I think the issue is that AArch64ISelLowering.cpp converts the maxnm intrinsic to ISD::FMAXNUM

  case Intrinsic::aarch64_neon_fmaxnm:                                           
    return DAG.getNode(ISD::FMAXNUM, SDLoc(N), N->getValueType(0),               
                       N->getOperand(1), N->getOperand(2));                      
  case Intrinsic::aarch64_neon_fminnm:                                           
    return DAG.getNode(ISD::FMINNUM, SDLoc(N), N->getValueType(0),               
                       N->getOperand(1), N->getOperand(2));

ISD::FMAXNUM intrinsic is constant folded using this code from APFloat.h

inline APFloat maxnum(const APFloat &A, const APFloat &B) {                      
  if (A.isNaN())                                                                 
    return B;                                                                    
  if (B.isNaN())                                                                 
    return A;                                                                    
  return A < B ? B : A;                                                          
}

This does not order -0.0 to be less than 0.0.

The implementation of maxnum matches the documentation for llvm.maxnum here https://llvm.org/docs/LangRef.html#llvm-maxnum-intrinsic

Based on that I think it was incorrect for AArch64 to convert to ISD::FMAXNUM.

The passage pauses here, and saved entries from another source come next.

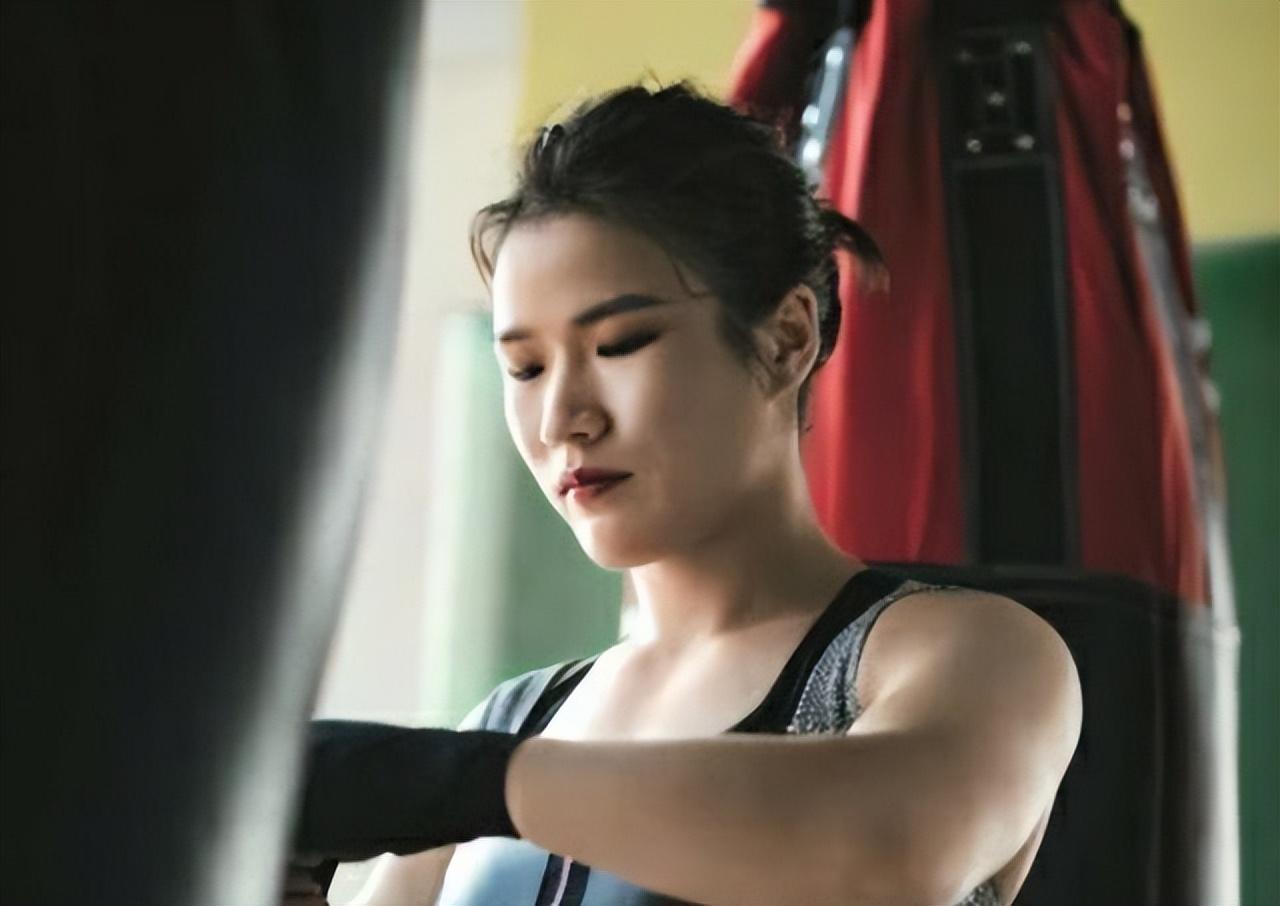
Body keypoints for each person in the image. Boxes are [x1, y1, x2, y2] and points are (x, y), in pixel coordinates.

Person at [285, 81, 1082, 906]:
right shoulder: (507, 721)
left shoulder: (974, 654)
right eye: (525, 367)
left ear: (786, 339)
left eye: (621, 343)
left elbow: (892, 850)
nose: (564, 418)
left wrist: (465, 783)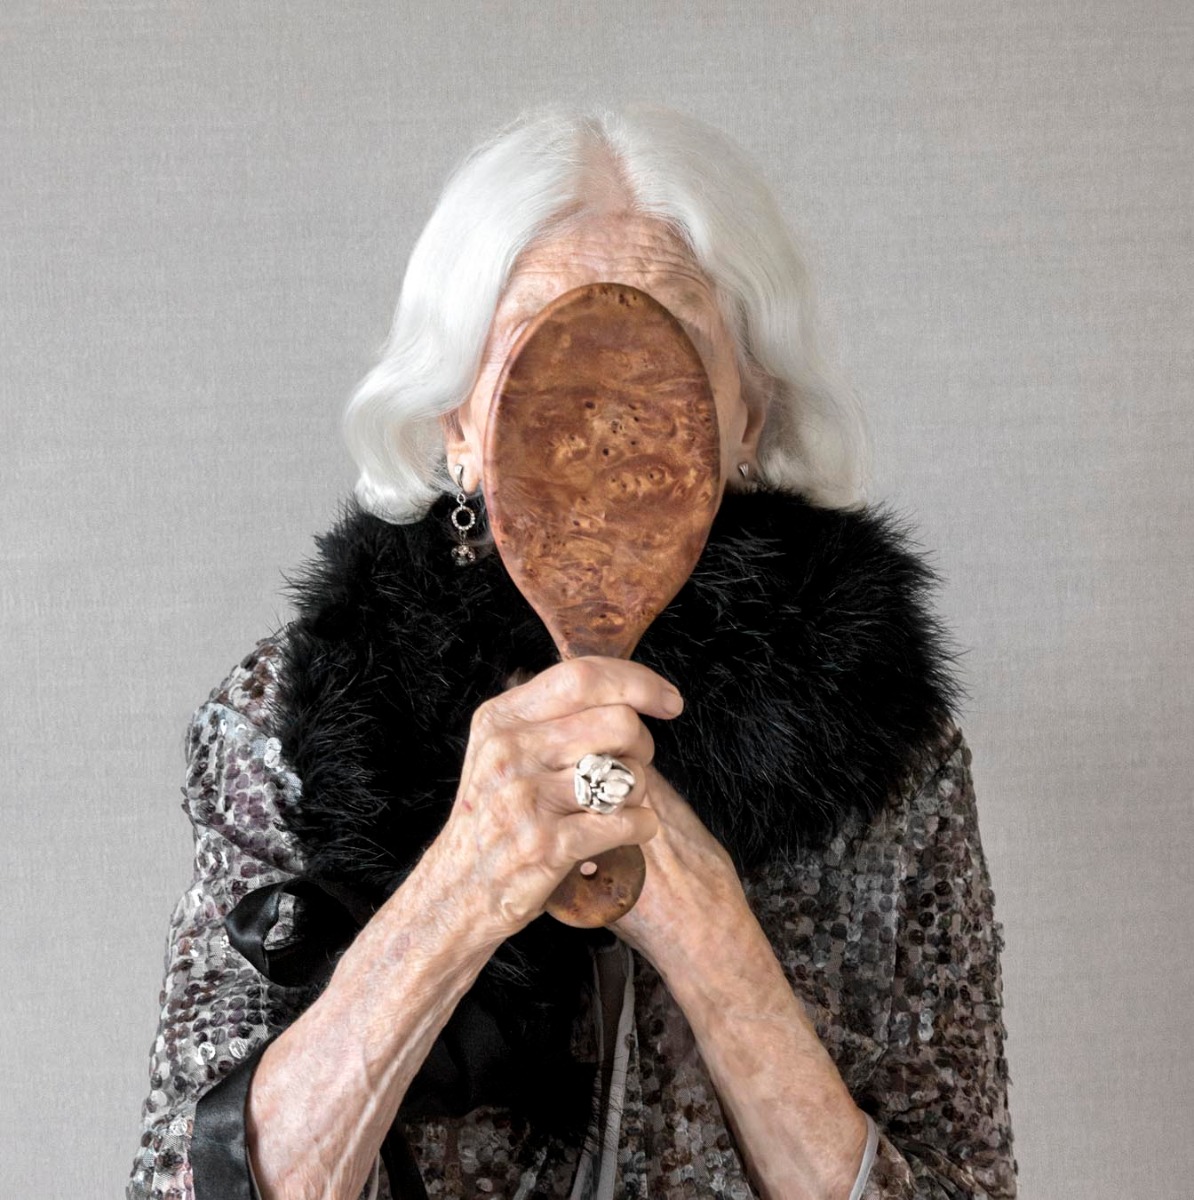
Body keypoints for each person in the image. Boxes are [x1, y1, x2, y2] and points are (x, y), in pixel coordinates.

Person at [128, 105, 1017, 1200]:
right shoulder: (282, 721)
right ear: (460, 422)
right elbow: (177, 1187)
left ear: (750, 416)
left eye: (670, 349)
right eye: (542, 357)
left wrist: (709, 932)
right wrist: (464, 883)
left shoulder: (890, 751)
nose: (605, 412)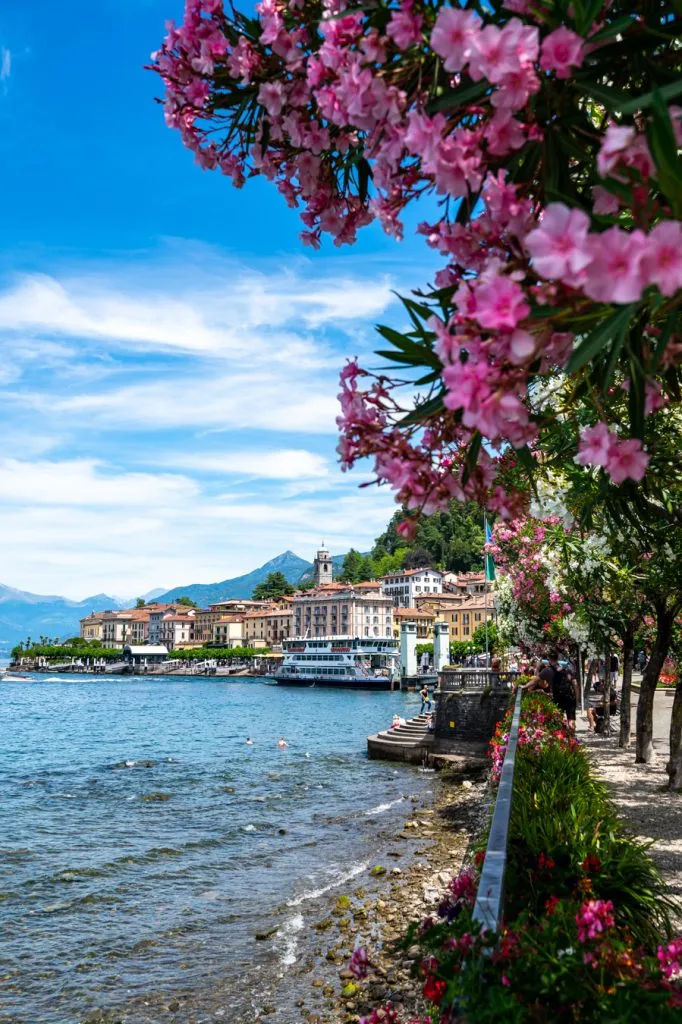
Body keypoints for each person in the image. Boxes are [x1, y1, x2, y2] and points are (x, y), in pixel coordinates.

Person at [541, 650, 579, 731]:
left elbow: (536, 680)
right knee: (571, 720)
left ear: (549, 659)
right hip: (570, 697)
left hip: (558, 697)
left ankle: (563, 738)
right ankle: (572, 739)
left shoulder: (548, 670)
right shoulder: (568, 669)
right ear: (558, 658)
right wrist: (577, 698)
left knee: (559, 719)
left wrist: (524, 686)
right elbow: (575, 684)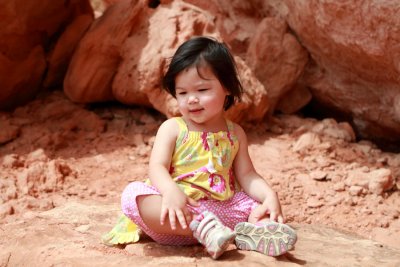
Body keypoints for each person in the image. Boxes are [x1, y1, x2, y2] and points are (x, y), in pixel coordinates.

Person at [107, 36, 297, 260]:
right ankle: (206, 228)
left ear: (227, 87)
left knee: (252, 204)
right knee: (132, 195)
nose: (192, 100)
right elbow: (157, 167)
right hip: (177, 214)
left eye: (202, 89)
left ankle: (258, 232)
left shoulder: (235, 134)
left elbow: (247, 175)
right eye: (183, 93)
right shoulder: (172, 128)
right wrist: (170, 192)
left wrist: (268, 195)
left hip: (220, 212)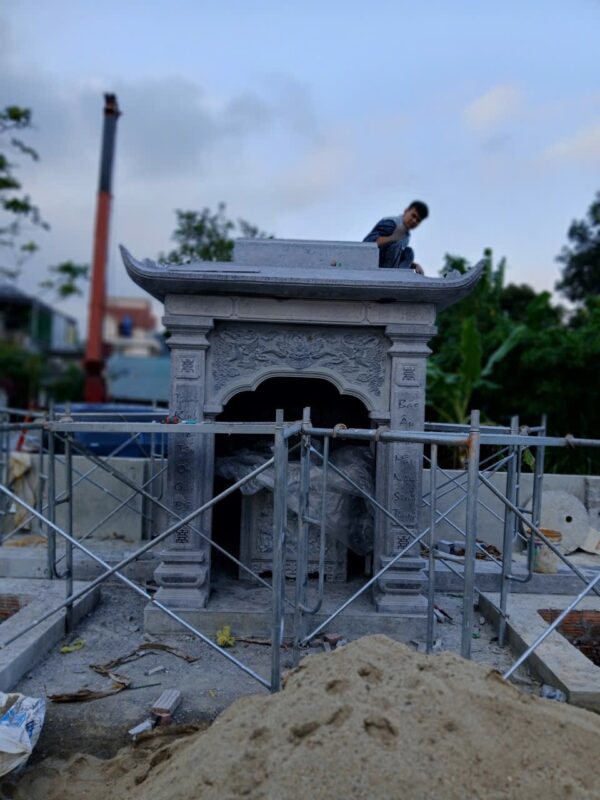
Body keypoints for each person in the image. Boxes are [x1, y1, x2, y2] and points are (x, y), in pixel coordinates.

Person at [363, 200, 429, 274]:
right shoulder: (391, 223)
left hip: (389, 266)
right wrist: (392, 238)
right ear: (406, 211)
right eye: (413, 216)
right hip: (372, 267)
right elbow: (367, 244)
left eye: (418, 220)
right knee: (396, 244)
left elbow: (396, 256)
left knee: (409, 252)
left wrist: (414, 265)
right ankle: (390, 276)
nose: (414, 221)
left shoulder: (406, 235)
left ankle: (399, 276)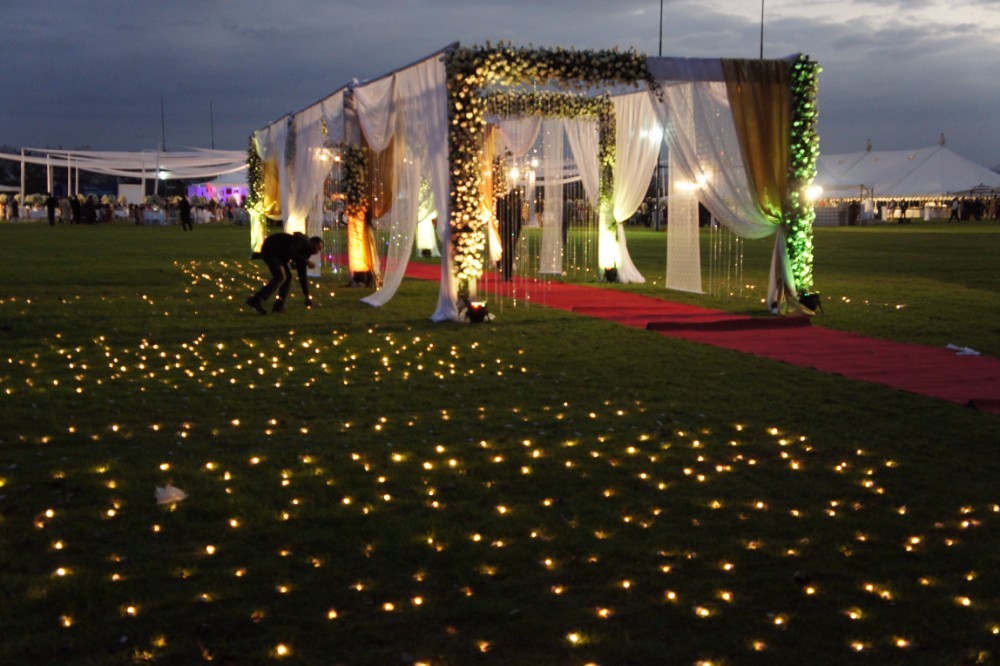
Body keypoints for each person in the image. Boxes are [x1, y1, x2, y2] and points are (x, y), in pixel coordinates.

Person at [246, 231, 323, 314]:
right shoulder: (301, 242)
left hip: (279, 255)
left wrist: (306, 295)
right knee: (280, 276)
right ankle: (256, 300)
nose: (317, 252)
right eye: (318, 248)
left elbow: (302, 274)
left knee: (288, 277)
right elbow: (290, 252)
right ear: (313, 243)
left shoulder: (305, 252)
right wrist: (306, 261)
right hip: (271, 250)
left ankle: (279, 305)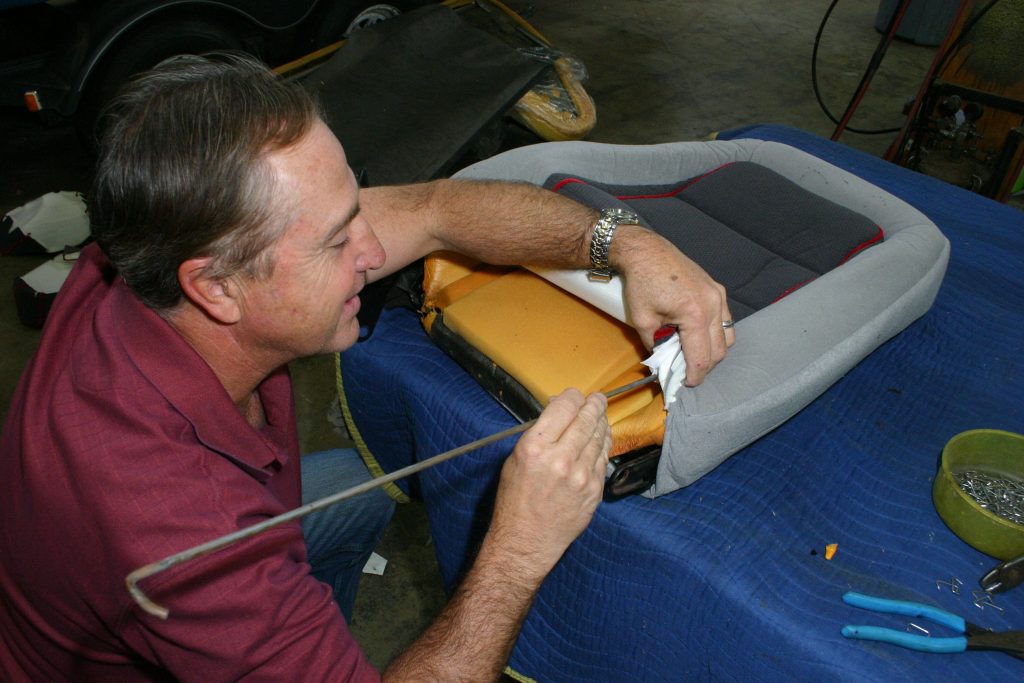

llvmbot commented 1 year ago

@llvm/issue-subscribers-backend-aarch64

CoTinker commented 1 year ago

I think the issue is that AArch64ISelLowering.cpp converts the maxnm intrinsic to ISD::FMAXNUM

  case Intrinsic::aarch64_neon_fmaxnm:                                           
    return DAG.getNode(ISD::FMAXNUM, SDLoc(N), N->getValueType(0),               
                       N->getOperand(1), N->getOperand(2));                      
  case Intrinsic::aarch64_neon_fminnm:                                           
    return DAG.getNode(ISD::FMINNUM, SDLoc(N), N->getValueType(0),               
                       N->getOperand(1), N->getOperand(2));

ISD::FMAXNUM intrinsic is constant folded using this code from APFloat.h

inline APFloat maxnum(const APFloat &A, const APFloat &B) {                      
  if (A.isNaN())                                                                 
    return B;                                                                    
  if (B.isNaN())                                                                 
    return A;                                                                    
  return A < B ? B : A;                                                          
}

This does not order -0.0 to be less than 0.0.

The implementation of maxnum matches the documentation for llvm.maxnum here https://llvm.org/docs/LangRef.html#llvm-maxnum-intrinsic

Based on that I think it was incorrect for AArch64 to convert to ISD::FMAXNUM. thank you very much!

CoTinker commented 1 year ago

I think the issue is that AArch64ISelLowering.cpp converts the maxnm intrinsic to ISD::FMAXNUM

  case Intrinsic::aarch64_neon_fmaxnm:                                           
    return DAG.getNode(ISD::FMAXNUM, SDLoc(N), N->getValueType(0),               
                       N->getOperand(1), N->getOperand(2));                      
  case Intrinsic::aarch64_neon_fminnm:                                           
    return DAG.getNode(ISD::FMINNUM, SDLoc(N), N->getValueType(0),               
                       N->getOperand(1), N->getOperand(2));

ISD::FMAXNUM intrinsic is constant folded using this code from APFloat.h

inline APFloat maxnum(const APFloat &A, const APFloat &B) {                      
  if (A.isNaN())                                                                 
    return B;                                                                    
  if (B.isNaN())                                                                 
    return A;                                                                    
  return A < B ? B : A;                                                          
}

This does not order -0.0 to be less than 0.0. The implementation of maxnum matches the documentation for llvm.maxnum here https://llvm.org/docs/LangRef.html#llvm-maxnum-intrinsic Based on that I think it was incorrect for AArch64 to convert to ISD::FMAXNUM. thank you very much!

but why maxnum return right result with option -O0

topperc commented 1 year ago

My best guess is that -O0 worked because it didn't get constant folded. So the ISD::MAXNUM was turned into a the maxnm instruction which did the right thing. It's legal to convert ISD::MAXNUM to the maxnm instruction but not the other way around.